Thursday, June 19, 2008

Orion's Twin Stars Have Their Differences

Orion's Twin Stars Have Their Differences
Irene Klotz, Discovery News

June 18, 2008 -- Astronomers presumed that stars born at the same time, in the same parent cloud, and with the same mass would, like identical human twins, have the same physical attributes.

So it was a surprise to discover that a pair of twins in the Orion nebula, a popular stellar nursery about 1,500 light-years away, have different temperatures and luminosities. One star is apparently developmentally delayed, relative to its partner.

The twins are known as Par 1802.

"Par 1802 provides direct evidence that birth order in 'identical twin' stars can manifest itself as observable physical differences between the two stars -- at least when they are very young," writes Vanderbilt University astronomer Keivan Stassun in this week's issue of the journal Nature.

Stassun and colleagues found that the twins' surface temperatures differ by about 10 percent, or 300 degrees Kelvin (80 degrees Fahrenheit) and that one star is 50 percent brighter than its sibling. The scientists also strongly suspect one star is up to 10 percent bigger than the other.
"The easiest way to explain these differences is if one star was formed about 500,000 years before its twin," Stassun said. "That is equivalent to a human birth-order difference of about half of a day."

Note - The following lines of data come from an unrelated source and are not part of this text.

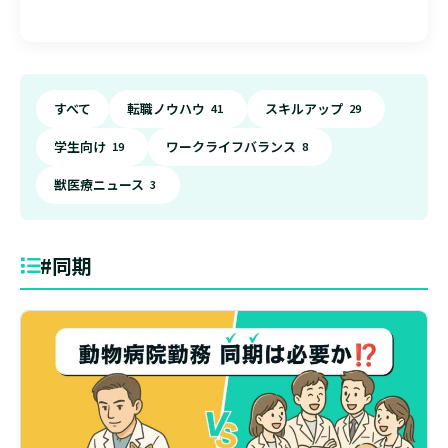
すべて
転職ノウハウ
スキルアップ
41
29
学生向け
ワークライフバランス
19
8
獣医療ニュース
3
#同期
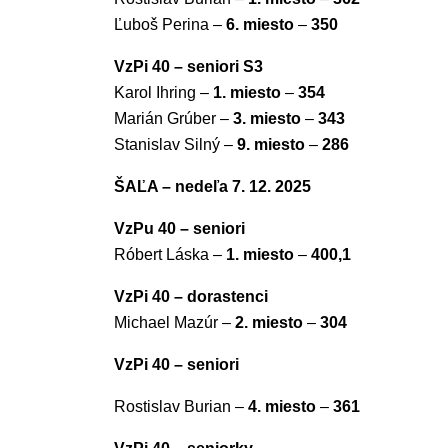
Ľuboš Perina –
6. miesto
–
350
VzPi 40 – seniori S3
Karol Ihring –
1. miesto
–
354
Marián Grúber –
3. miesto
–
343
Stanislav Silný –
9. miesto
–
286
ŠAĽA – nedeľa 7. 12. 2025
VzPu 40 – seniori
Róbert Láska –
1. miesto
–
400,1
VzPi 40 – dorastenci
Michael Mazúr –
2. miesto
–
304
VzPi 40 – seniori
Rostislav Burian –
4. miesto
–
361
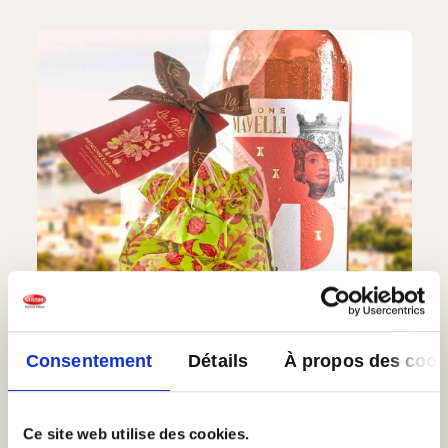
Consentement
Détails
À propos des cook
Ce site web utilise des cookies.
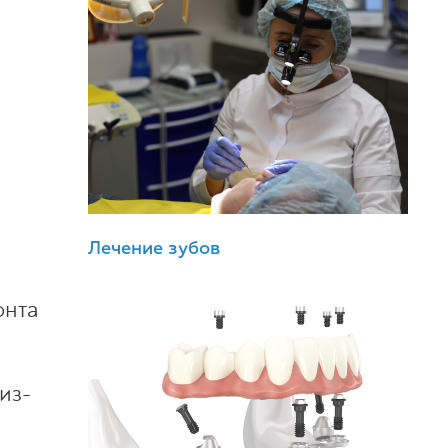
Лечение зубов
онта
из-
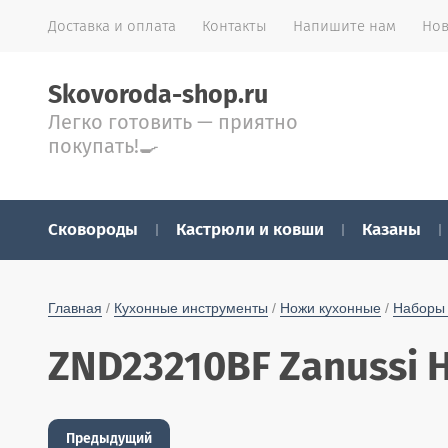
Доставка и оплата
Контакты
Напишите нам
Нов
Skovoroda-shop.ru
Легко готовить — приятно
покупать!🍳
Сковороды
Кастрюли и ковши
Казаны
Главная
 / 
Кухонные инструменты
 / 
Ножи кухонные
 / 
Наборы
ZND23210BF Zanussi 
Предыдущий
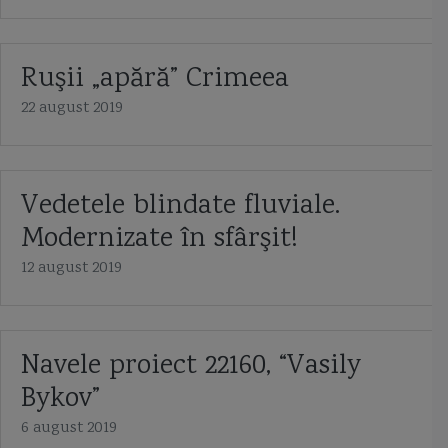
Ruşii „apără” Crimeea
22 august 2019
Vedetele blindate fluviale.
Modernizate în sfârşit!
12 august 2019
Navele proiect 22160, “Vasily
Bykov”
6 august 2019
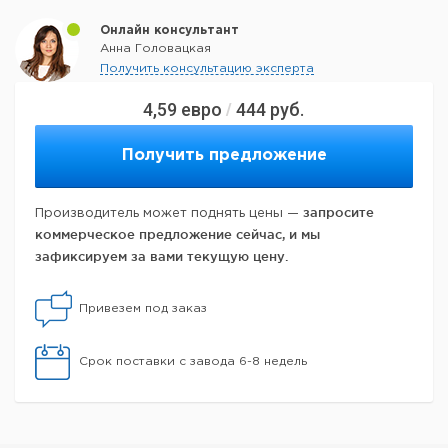
Онлайн консультант
Анна Головацкая
Получить консультацию эксперта
4,59
евро
444
руб.
/
Получить предложение
запросите
Производитель может поднять цены —
коммерческое предложение сейчас, и мы
зафиксируем за вами текущую цену.
Привезем под заказ
Срок поставки с завода 6-8 недель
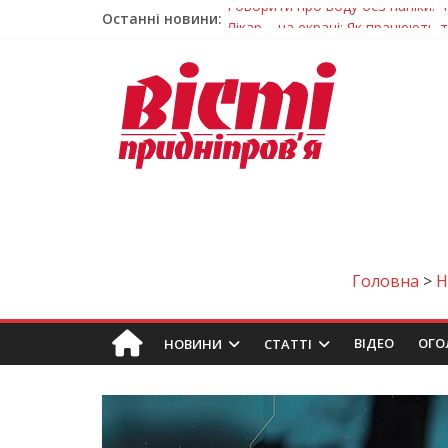
Останні новини:
Лікар – на екрані: Як працюють
У Дніпрі триває масштабна під
Пошуки тривають: на Дніпропет
Ветерани Дніпропетровщини от
Говорити про воду без паніки: 
Головна
>
ВIДЕО
ОГО
НОВИНИ
СТАТТІ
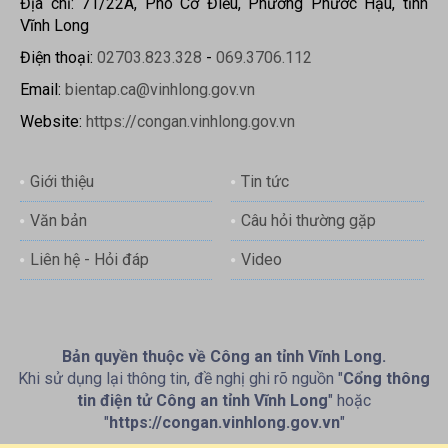
Địa chỉ: 71/22A, Phó Cơ Điều, Phường Phước Hậu, tỉnh
Vĩnh Long
Điện thoại:
02703.823.328
-
069.3706.112
Email:
bientap.ca@vinhlong.gov.vn
Website:
https://congan.vinhlong.gov.vn
Giới thiệu
Tin tức
Văn bản
Câu hỏi thường gặp
Liên hệ - Hỏi đáp
Video
Bản quyền thuộc về Công an tỉnh Vĩnh Long.
Khi sử dụng lại thông tin, đề nghị ghi rõ nguồn "
Cổng thông
tin điện tử Công an tỉnh Vĩnh Long
" hoặc
"
https://congan.vinhlong.gov.vn
"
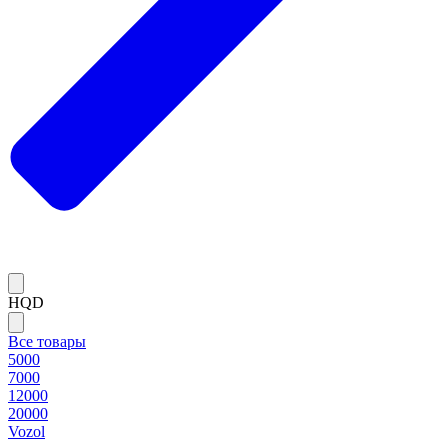
HQD
Все товары
5000
7000
12000
20000
Vozol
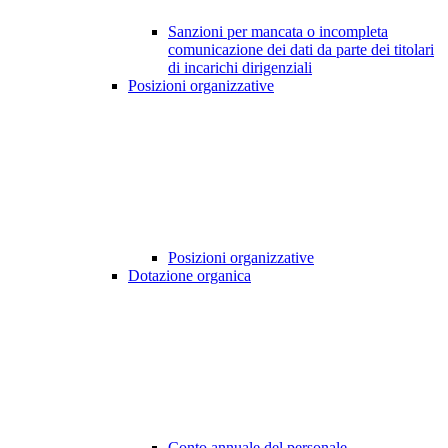
Sanzioni per mancata o incompleta
comunicazione dei dati da parte dei titolari
di incarichi dirigenziali
Posizioni organizzative
Posizioni organizzative
Dotazione organica
Conto annuale del personale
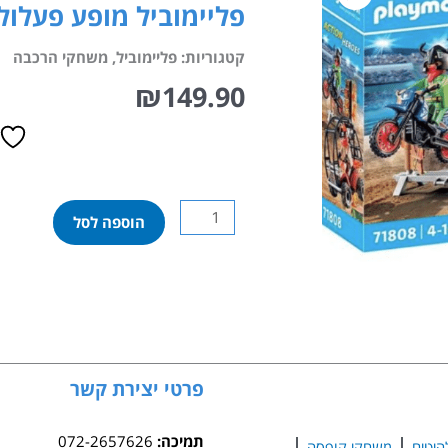
פליימוביל מופע פעלולים – 
קטגוריות:
פליימוביל
,
משחקי הרכבה
₪
149.90
כמות
הוספה לסל
של
פליימוביל
מופע
פעלולים
–
71808
פרטי יצירת קשר
תמיכה:
072-2657626
היטים
משחקי קופסה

The discovery is more than a curiosity: Par 1802 is an eclipsing binary star system, meaning the twins periodically orbit in front of one another, relative to Earth, temporarily and regularly blocking its partner's light. Such phenomena are yardsticks for measuring stars' basic physical properties and for testing theories about stellar evolution.

"Very young eclipsing binaries like this are the Rosetta stones that tell us about the life history of newly formed stars," Stassun said.

Thousands of young stars may need to have their ages re-adjusted by as much as 20 percent for average-sized stars and 50 percent for low-mass stars like brown dwarfs, the scientists estimated.

"The lack of age synchronization in Par 1802 suggests a precision limit of several hundred thousand years," the scientists concluded.

Eclipsing binaries are very rare -- only about one in 1,000 stars. The researchers made the discovery after 15 years of collecting data on stars in Orion, during which time they found three eclipsing binary pairs.

Par 1802 is the only one of the three with equal-mass stars, and it is the only eclipsing binary ever found anywhere with same-mass stars young enough -- less than a million years old -- for physical differences to still be apparent, Stassun told Discovery News.

"We were pretty surprised when we first discovered the differences in temperature, brightness and diameter, but in truth maybe we should not have been," Stassun said.

"We naively expected stars born at the same time, with the same mass and of the same stuff to look the same, but our current theories of binary star formation don't actually make predictions," he said. "This is really an important new piece of information."